The patient was an 80 year old woman admitted to the hospital in an inpatient setting for pain control and further evaluation after a fall at home which resulted in severe low back pain and difficulty walking. Physical therapy was consulted to assess gait and transfer capabilities. At the time of initial physical therapy examination, the patient demonstrated poor bed mobility and transfer capabilities. She also demonstrated poor to fair upper or lower extremity strength with more pronounced weakness on the right. General hyperreflexia was noted (hyperactive bilateral deep tendon reflexes, positive bilateral Hoffman reflex, bilateral Babinski sign). A computed tomography scan of the head and magnetic resonance imaging of the cervical spine were ordered to assess for a cerebrovascular accident and cervical myelopathy, respectively. The cervical magnetic resonance imaging confirmed the diagnosis of cervical spondylotic myelopathy (Figure 1). The patient subsequently underwent successful surgical decompression laminoplasty from C3 to C6.
Cervical spondylotic myelopathy (CSM) is a condition that most commonly occurs in older adults secondary to spondylotic changes causing spinal cord compression and is the most common types of spinal cord dysfunction in older individuals. 1 The overall incidence of CSM is unknown. However, Moore and Blumhardt 2 determined that 24% of 585 consecutive patients with non-traumatic tetra or paraparesis admitted to a long-term neurological care facility were diagnosed with CSM.
Signs and symptoms of CSM can include pain in the cervical, subscapular or shoulder regions, numbness and tingling in the upper or lower extremities, weakness in the upper or lower extremities, gait ataxia, and upper motor neuron findings (ie, spasticity, hyperreflexia, clonus, positive Hoffman reflex and Babinski sign, and bowel and bladder dysfunction). Because the early signs of CSM are often subtle and overshadowed by radicular symptoms or other medical conditions, the diagnosis may be missed. These diagnostic challenges can lead to a failure in accurately identifying patients with CSM, which can result in progression of symptoms that may no longer be effectively managed with conservative or surgical measures. 3
The purpose of this case report is to describe the clinical history of a patient diagnosed with cervical myelopathy after admission to a hospital inpatient setting for treatment of a seemingly unrelated musculoskeletal condition.
The patient was an 80 year old woman admitted to the hospital in an inpatient setting for pain control and further evaluation after a fall at home which resulted in severe low back pain and difficulty walking. Physical therapy was consulted to assess gait and transfer capabilities.
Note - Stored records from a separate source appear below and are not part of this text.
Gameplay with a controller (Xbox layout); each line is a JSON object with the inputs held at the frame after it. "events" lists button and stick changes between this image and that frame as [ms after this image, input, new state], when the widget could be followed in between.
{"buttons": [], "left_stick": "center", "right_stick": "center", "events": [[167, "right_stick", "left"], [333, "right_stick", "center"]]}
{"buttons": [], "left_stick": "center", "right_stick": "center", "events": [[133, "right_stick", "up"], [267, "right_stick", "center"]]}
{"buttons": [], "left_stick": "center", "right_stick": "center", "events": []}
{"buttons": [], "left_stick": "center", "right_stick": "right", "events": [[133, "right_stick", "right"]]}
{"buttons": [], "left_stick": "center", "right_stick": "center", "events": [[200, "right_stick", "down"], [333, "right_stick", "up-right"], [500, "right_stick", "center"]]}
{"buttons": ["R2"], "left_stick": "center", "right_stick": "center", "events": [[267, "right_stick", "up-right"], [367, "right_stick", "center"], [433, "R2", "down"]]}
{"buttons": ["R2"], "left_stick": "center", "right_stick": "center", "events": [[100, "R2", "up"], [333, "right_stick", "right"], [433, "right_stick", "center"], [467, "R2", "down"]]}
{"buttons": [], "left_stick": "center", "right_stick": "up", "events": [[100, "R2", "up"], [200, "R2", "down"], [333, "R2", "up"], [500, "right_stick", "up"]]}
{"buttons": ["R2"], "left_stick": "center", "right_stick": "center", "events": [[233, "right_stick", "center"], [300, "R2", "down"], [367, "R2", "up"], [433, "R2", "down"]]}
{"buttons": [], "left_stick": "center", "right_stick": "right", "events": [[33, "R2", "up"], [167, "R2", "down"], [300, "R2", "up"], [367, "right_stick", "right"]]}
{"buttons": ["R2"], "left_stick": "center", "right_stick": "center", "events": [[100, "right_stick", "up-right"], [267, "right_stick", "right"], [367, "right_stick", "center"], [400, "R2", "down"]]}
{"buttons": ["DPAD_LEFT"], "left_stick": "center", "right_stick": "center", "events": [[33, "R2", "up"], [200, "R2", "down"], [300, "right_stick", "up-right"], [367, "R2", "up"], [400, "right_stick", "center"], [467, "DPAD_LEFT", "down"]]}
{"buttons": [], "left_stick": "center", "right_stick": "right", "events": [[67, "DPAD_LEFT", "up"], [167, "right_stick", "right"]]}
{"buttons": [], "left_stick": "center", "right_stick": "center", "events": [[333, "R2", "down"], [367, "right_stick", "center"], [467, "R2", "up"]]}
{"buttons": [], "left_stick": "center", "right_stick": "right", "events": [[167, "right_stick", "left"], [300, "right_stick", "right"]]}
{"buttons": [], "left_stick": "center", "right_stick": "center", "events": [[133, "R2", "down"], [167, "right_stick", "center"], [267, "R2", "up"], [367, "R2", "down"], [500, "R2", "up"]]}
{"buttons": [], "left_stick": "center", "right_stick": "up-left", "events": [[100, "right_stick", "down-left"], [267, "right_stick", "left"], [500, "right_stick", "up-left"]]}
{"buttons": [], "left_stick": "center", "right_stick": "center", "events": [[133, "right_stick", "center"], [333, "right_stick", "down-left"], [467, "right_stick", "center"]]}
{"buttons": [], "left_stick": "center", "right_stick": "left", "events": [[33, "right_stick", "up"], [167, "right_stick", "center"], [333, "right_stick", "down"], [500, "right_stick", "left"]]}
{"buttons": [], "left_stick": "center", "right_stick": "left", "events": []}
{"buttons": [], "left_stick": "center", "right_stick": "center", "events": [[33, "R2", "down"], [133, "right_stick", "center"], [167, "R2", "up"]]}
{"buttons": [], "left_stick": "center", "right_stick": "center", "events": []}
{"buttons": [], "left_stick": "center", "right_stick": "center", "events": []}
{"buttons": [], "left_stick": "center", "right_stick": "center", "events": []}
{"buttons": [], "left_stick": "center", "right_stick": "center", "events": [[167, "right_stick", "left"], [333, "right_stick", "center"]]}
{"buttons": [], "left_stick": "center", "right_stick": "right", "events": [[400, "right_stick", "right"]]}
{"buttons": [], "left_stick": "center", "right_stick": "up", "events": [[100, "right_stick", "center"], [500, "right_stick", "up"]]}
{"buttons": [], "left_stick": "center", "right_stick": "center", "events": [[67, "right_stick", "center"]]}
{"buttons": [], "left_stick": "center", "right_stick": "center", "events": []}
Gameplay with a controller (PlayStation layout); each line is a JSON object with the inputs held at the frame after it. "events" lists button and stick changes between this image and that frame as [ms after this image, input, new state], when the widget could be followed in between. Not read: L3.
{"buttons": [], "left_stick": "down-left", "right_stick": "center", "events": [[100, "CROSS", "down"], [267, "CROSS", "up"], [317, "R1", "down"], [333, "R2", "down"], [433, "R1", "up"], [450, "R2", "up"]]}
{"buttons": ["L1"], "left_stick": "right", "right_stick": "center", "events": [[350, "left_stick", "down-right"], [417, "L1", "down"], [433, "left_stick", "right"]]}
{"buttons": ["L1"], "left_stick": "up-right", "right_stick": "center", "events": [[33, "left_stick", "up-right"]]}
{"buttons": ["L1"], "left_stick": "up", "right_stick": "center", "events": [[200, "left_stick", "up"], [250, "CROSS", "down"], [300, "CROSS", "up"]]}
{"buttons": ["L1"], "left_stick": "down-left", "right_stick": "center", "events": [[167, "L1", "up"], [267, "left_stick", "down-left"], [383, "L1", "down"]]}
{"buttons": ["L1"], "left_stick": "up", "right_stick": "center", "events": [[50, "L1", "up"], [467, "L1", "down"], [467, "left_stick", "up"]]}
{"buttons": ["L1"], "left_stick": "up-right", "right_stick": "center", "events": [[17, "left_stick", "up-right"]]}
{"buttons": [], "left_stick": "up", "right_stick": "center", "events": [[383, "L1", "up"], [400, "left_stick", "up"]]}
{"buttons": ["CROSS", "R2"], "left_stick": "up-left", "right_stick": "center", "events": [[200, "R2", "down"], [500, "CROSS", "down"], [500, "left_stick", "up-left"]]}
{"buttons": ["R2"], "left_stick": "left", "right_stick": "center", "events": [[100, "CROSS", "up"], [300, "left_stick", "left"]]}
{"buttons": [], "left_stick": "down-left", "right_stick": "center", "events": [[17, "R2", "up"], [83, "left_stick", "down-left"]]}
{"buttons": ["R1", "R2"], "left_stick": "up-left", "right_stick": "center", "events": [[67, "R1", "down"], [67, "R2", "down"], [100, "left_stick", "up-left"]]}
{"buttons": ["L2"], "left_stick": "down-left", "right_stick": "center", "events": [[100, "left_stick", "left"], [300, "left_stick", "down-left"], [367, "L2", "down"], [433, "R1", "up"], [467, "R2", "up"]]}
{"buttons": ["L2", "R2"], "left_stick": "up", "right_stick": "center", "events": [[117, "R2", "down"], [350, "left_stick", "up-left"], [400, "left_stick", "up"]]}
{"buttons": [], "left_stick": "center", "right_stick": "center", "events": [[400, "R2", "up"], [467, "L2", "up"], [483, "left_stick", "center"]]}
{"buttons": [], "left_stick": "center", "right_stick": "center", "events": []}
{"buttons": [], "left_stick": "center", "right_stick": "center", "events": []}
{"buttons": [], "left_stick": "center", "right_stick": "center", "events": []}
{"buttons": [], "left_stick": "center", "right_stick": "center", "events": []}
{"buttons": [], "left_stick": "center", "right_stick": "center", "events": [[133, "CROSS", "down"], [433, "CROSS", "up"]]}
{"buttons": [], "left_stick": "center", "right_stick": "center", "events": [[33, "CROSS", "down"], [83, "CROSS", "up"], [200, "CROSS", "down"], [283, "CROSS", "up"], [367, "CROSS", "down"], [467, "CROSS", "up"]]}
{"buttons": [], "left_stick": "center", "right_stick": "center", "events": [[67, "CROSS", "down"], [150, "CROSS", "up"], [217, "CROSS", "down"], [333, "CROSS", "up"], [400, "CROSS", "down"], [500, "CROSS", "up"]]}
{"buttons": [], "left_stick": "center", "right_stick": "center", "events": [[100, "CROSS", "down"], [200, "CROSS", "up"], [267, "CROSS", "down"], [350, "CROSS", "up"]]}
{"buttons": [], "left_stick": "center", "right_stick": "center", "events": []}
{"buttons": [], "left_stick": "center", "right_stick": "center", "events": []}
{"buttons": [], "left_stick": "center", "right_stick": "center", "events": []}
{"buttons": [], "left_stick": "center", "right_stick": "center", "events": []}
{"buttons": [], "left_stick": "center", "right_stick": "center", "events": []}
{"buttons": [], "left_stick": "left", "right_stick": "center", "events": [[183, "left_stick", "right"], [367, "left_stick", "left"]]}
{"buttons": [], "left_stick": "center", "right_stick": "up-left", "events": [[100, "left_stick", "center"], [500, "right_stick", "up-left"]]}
At the time of initial physical therapy examination, the patient demonstrated poor bed mobility and transfer capabilities. She also demonstrated poor to fair upper or lower extremity strength with more pronounced weakness on the right. General hyperreflexia was noted (hyperactive bilateral deep tendon reflexes, positive bilateral Hoffman reflex, bilateral Babinski sign). The patient also reported bilateral hand numbness and tingling and difficulty with ambulation prior to admission.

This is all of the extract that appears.